─── Selected text ───
Dallas County resident Tammy Jones King post the Alabama Forest Commisssion's Treasure Forest sign Tuesday on the fence post surrounding their award-winning farm in Sardis off of Old County Road while her son Craig King IV, husband Craig King III and Brigetta Jiles with the Alabama Forestry Commission watch.

Dallas County resident Tammy Jones King post the Alabama Forest Commisssion’s Treasure Forest sign Tuesday on the fence post surrounding their award-winning farm in Sardis off of Old County Road while her son Craig King IV, husband Craig King III and Brigetta Jiles with the Alabama Forestry Commission watch. (Sarah Robinson | Times-Journal)

The years of hard work a Dallas County family has put into maintaining their farm has not gone unrecognized.

The King family received a Treasure Forest Award from the Alabama Forestry Commission for their well-kept private farm in Sardis located off of Dallas County Road 85.

Brigetta Jiles, with the Alabama Forestry Commission presented the family with a Treasure Forest sign and hat Tuesday to go with their award, which is given to private landowners who display their commitment to the Treasure Forest through physical management that takes place on their land, according to the organization’s website.
───
## Exercises to complete
A) List every person named in the Treasure Forest article, including the photo caption.
B) Answer these from the Treasure Forest article:
(i) In what community is the King family's farm?
(ii) What did Brigetta Jiles present to the family on Tuesday?
(iii) To whom is the Treasure Forest Award given?
C) Rewrite the Treasure Forest article from "The King family" to "County Road 85.", updating "well-kept" to "well-maintained".
─── Dataset extract ───
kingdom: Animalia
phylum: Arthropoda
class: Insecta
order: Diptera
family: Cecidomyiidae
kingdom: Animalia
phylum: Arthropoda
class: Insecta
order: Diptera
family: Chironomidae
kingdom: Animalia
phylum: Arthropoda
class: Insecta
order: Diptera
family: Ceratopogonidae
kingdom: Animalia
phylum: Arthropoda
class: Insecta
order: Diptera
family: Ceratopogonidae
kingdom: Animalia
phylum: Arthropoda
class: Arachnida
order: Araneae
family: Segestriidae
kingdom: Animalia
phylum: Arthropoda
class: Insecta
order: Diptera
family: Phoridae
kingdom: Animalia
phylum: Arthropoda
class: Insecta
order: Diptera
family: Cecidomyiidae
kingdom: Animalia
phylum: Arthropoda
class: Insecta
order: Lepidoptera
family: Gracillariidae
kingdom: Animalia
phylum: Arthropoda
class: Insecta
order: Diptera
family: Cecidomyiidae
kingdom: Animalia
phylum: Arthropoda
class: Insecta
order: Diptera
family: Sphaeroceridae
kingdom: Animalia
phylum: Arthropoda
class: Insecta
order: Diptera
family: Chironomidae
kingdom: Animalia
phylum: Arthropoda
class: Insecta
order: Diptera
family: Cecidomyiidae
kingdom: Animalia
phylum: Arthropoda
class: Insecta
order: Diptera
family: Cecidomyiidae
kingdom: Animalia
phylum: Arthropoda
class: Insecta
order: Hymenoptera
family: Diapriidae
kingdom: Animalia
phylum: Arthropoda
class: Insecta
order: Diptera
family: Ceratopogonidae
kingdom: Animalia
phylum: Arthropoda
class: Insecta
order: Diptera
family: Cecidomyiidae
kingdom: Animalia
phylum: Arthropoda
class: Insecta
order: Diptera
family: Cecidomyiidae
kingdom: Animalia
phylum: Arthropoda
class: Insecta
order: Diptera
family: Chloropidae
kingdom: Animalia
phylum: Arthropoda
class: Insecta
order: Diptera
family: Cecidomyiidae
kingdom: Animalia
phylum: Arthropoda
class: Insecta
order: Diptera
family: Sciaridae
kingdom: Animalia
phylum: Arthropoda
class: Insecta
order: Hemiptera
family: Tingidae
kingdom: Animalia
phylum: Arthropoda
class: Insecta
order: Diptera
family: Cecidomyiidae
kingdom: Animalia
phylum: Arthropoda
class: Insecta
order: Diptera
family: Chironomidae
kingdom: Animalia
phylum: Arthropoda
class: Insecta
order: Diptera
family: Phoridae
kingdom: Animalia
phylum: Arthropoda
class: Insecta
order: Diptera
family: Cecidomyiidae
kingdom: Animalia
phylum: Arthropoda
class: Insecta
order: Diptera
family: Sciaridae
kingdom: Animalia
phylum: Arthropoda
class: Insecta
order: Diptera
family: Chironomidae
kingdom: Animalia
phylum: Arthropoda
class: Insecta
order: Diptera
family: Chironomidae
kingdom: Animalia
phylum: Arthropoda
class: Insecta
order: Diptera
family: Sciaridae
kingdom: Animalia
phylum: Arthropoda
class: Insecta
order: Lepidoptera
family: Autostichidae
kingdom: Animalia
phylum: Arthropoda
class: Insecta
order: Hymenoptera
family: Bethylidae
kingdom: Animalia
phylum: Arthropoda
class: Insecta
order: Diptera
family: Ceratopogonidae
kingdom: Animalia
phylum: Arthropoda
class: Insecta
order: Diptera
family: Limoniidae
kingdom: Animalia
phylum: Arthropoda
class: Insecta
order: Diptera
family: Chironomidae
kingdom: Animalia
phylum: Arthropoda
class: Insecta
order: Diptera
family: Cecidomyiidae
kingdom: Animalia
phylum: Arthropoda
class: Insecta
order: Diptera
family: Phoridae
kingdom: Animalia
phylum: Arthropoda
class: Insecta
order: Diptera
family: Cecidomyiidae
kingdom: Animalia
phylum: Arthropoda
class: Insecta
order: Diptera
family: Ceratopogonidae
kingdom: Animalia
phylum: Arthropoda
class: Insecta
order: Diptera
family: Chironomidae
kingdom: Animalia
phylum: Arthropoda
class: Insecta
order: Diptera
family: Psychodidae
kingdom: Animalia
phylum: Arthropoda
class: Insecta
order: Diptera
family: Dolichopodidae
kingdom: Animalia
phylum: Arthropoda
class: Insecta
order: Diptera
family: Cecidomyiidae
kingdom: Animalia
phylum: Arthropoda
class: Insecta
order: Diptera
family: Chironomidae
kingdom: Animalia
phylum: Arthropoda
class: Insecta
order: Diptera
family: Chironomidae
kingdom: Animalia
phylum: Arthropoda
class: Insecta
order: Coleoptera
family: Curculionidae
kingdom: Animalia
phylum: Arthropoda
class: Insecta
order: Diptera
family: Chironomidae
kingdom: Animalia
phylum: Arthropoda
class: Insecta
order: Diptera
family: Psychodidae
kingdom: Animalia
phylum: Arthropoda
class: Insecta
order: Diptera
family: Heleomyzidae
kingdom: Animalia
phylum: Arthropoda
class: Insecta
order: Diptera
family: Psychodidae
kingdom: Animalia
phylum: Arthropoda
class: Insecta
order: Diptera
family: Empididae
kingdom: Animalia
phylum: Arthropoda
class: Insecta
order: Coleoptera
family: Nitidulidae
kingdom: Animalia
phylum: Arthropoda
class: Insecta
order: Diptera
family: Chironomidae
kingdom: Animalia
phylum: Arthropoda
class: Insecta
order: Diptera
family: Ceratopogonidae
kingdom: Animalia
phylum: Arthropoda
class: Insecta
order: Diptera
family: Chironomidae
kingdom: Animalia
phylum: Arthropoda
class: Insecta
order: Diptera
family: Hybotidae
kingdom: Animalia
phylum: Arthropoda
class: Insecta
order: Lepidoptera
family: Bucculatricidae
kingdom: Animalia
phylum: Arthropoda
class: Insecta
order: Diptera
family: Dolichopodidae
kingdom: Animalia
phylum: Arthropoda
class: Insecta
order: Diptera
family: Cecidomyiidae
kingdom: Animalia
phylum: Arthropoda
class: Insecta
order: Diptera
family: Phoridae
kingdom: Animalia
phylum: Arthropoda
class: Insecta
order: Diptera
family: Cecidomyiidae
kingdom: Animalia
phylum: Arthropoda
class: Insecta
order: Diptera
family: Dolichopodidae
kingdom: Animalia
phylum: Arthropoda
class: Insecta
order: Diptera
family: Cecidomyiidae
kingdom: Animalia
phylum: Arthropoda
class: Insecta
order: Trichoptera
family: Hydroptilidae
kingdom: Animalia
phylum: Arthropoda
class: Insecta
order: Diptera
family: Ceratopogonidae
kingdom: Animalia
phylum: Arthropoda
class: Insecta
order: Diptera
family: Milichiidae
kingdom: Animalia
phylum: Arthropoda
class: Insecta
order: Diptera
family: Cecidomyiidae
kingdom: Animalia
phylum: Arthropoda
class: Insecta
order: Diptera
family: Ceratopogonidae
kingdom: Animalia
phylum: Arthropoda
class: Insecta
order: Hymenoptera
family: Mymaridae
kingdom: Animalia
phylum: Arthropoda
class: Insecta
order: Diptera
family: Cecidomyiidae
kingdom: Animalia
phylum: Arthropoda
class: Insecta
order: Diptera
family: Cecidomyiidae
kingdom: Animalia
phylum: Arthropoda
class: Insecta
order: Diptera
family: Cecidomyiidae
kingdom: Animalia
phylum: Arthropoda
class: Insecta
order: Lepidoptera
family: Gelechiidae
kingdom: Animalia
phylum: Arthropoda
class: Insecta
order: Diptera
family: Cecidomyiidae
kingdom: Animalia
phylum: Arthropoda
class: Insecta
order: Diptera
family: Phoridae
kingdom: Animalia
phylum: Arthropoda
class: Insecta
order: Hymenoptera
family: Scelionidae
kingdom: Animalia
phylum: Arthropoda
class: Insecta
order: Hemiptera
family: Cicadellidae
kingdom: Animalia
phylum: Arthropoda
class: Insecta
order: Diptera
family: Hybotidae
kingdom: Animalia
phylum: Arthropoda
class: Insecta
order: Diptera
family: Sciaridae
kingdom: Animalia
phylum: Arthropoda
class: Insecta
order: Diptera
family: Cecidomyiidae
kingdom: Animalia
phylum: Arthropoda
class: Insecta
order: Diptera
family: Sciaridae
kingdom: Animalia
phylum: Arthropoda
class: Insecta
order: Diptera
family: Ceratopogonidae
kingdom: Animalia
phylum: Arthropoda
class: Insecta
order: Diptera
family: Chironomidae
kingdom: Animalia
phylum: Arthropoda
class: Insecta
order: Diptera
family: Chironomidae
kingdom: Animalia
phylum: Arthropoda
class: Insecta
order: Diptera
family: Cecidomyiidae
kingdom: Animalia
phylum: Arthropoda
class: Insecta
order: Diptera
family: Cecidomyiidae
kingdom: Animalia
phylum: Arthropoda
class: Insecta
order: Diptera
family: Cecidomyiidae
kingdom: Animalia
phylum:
───
## Answers given
A) Tammy Jones King, Craig King IV, Craig King III, Brigetta Jiles, Sarah Robinson

B)
(i) Sardis
(ii) A Treasure Forest sign and hat
(iii) Private landowners who display their commitment to the Treasure Forest through physical management that takes place on their land

C)
The King family received a Treasure Forest Award from the Alabama Forestry Commission for their well-maintained private farm in Sardis located off of Dallas County Road 85.